Le fossoyeur enfonce le clou !
Encore eux ? Et oui, les allemands de Grave Digger sont increvables, et pour cause ! On avait déjà parlé d'eux il y a quelques semaines au détoir d'un EP intitulé Home at Last, mais quoi de plus normal au fond puisque ce mini-disque annonçait un album complet, paru ce vendredi 31 août chez Napalm Records. Clash of the Gods, tel est son titre, pour un résultat plus ou moins conceptuel sur la mythologie grecque (et l'Odyssée d'Homère en tête). De quoi raviver les férus d'histoire et de metal, nous allons être ici plutôt servis.
Les maîtres du heavy power allemand old school nous avaient laissé en 2010 avec un opus très centré sur l'Ecosse, on change donc complètement d'ambiance en renforçant le côté sombre et épique, lourd et puissant, exit au passage les cornemuses ou autres influences plus festives. Au final, seule l'introduction intitulée "Charon (Fährmann des Todes)" se pare d'une touche quelque peu médiévale ou folk, à distance cependant, un léger accordéon accompagnant une sorte de plainte narrative effectuée en allemand par le duo Chris Boltendahl/Michael Rhein, autrement dit voici le chanteur d'In Extremo venu effectuer un guest pour le moins inattendu. Après telle entrée en matière, on pourrait croire que Grave Digger s'apprête à nous surprendre comme jamais, et pourtant...
Alors certes les ambiances sont poussées vers une obscurité planante sur quelques morceaux de bravoures pour le moins profonds ("Medusa" ou "Call of the Sirens" en tête), mais cela reste du metal teuton pur jus avec même une sorte de retour aux sources vers un heavy über alles des familles. Bien évidemment, les influences du combo se situant entre Accept et Judas Priest, il ne fallait pas non plus s'attendre à une approche des plus singulières, mais là où le combo perd une plus value intéressante par rapport au précédent The Clans Will Rise Again, il gagne en ferveur virulante et en hymnes qui tiennent parfaitement la route. Dans la plus pure tradition Grave Digger, avec aucune prise de tête. Là où on pourrait sentir une évolution, ce serait plus sur l'apport d'un claviériste plus présent que jamais, le "squelette" H.P. Katzenburg diffusant même quelques soli étonnants dont ce très Jon Lord-ien/Jens Johansson-esque aller retour néo-classique sur la très convaincante "God of Terror" qui, outre cet aspect inattendu, nous offre une structure et une mélodie imparables faisant du morceau l'un des moments de choix de l'album. Autre fait intéressant, le guitariste Axel Ritt qui, arrivé en 2009, se lâche enfin totalement et apporte là aussi quelques joutes bien à lui nous rappelant justement le côté freestyle cadré de son autre groupe Domain.

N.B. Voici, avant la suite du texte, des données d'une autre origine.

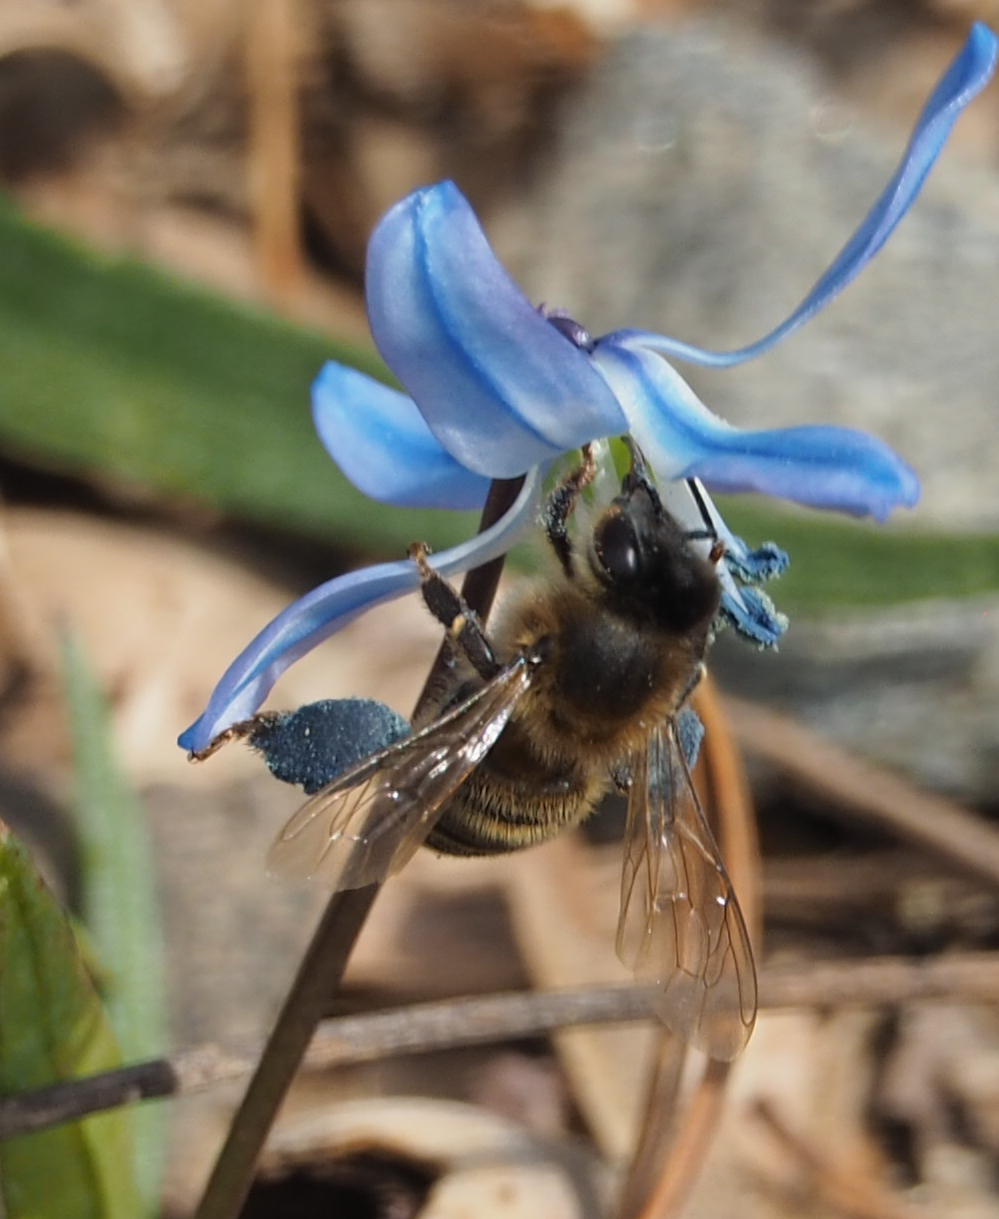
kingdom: Animalia
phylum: Arthropoda
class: Insecta
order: Hymenoptera
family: Apidae
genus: Apis
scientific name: Apis mellifera
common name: Honey bee
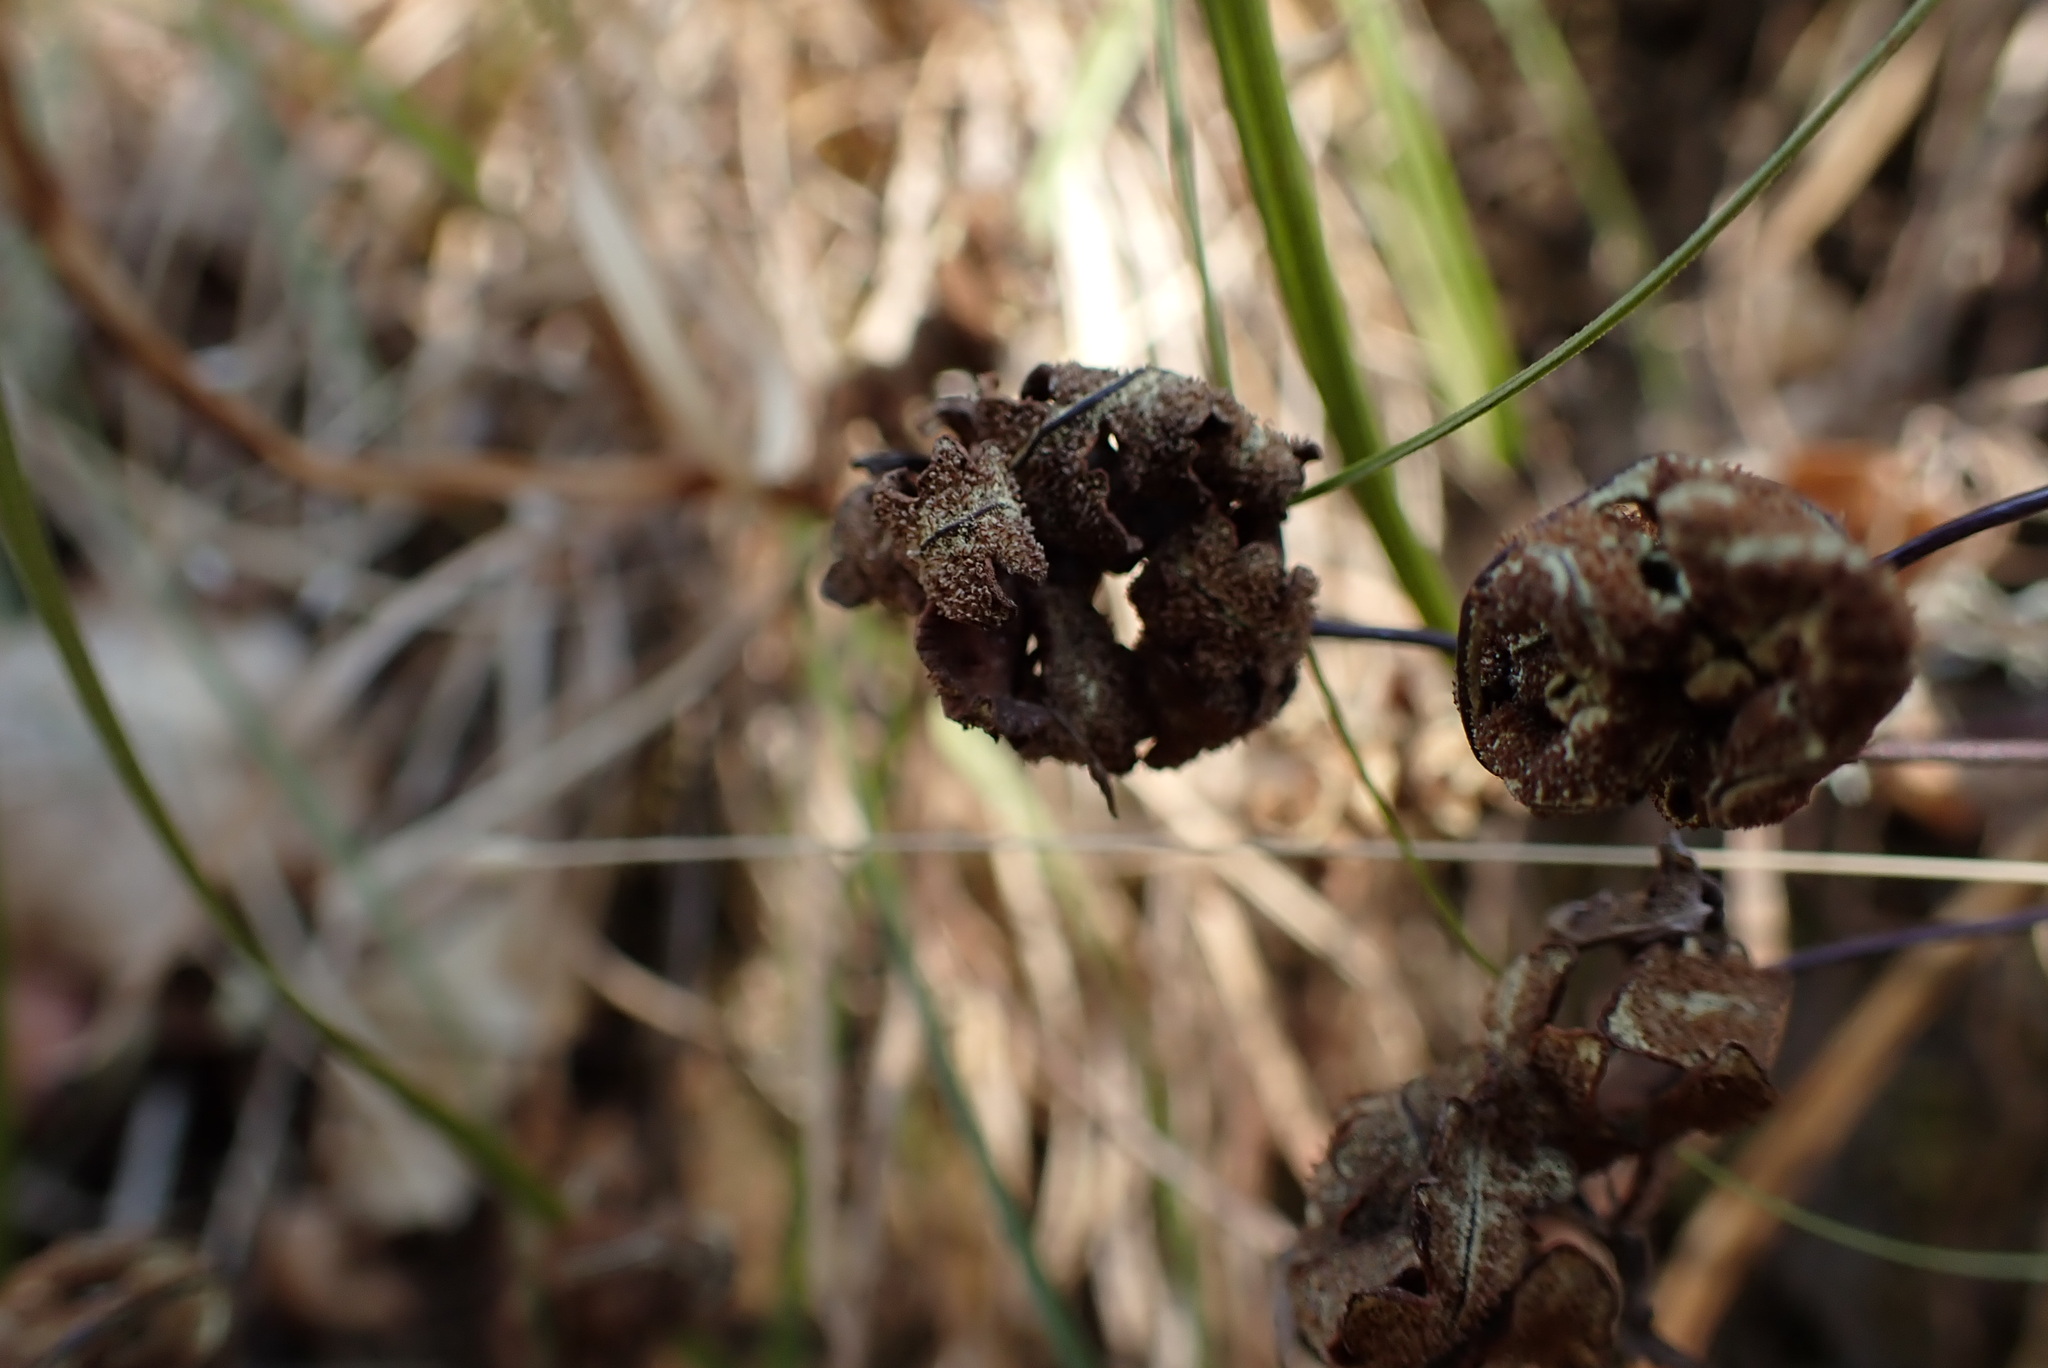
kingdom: Plantae
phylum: Tracheophyta
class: Polypodiopsida
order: Polypodiales
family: Pteridaceae
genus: Pentagramma
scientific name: Pentagramma triangularis
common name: Gold fern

On le sait, Grave Digger aime bien matraquer ses refrains dans la tête de ses fans, parfois peut-être de façon trop directe car répéter les titres sans rien rajouter niveau paroles dans ceux-ci peut parfois prêter à réflexion. Pourtant cela marche plutôt bien sur "Clash of the Gods" et son ambiance grecque au paroxysme via l'utilisation d'un bouzouki traditionnel (que l'on retrouvera également sur le bonus track "Saints of the Broken Souls") ainsi que sur "Call of the Sirens", bien qu'il semble y avoir ici un fort lien de parenté avec la chanson "The Dark of the Sun" présente sur l'album Tunes of War sorti en 1996 (on vous laissera seuls juges, mais cela parait flagrant). Cet effet répétitif semble pourtant convaincant et compréhensif dans l'approche quelque peu dramatique et noire de ces deux compos mythologiques, à ce même niveau citons "Hell Dog" pourtant presque plus "up lifting" avec son refrain faussement enjoué et la magnifique "Medusa". Meilleur morceau de l'album potentiel, très certainement, il serait même très simple de dire que nous sommes... médusés à l'écoute de ce dernier, il faut dire que son thème principal affublé d'un riff dévastatetur déchaînera plus d'une passion pour un climax épique guerrier en son chorus.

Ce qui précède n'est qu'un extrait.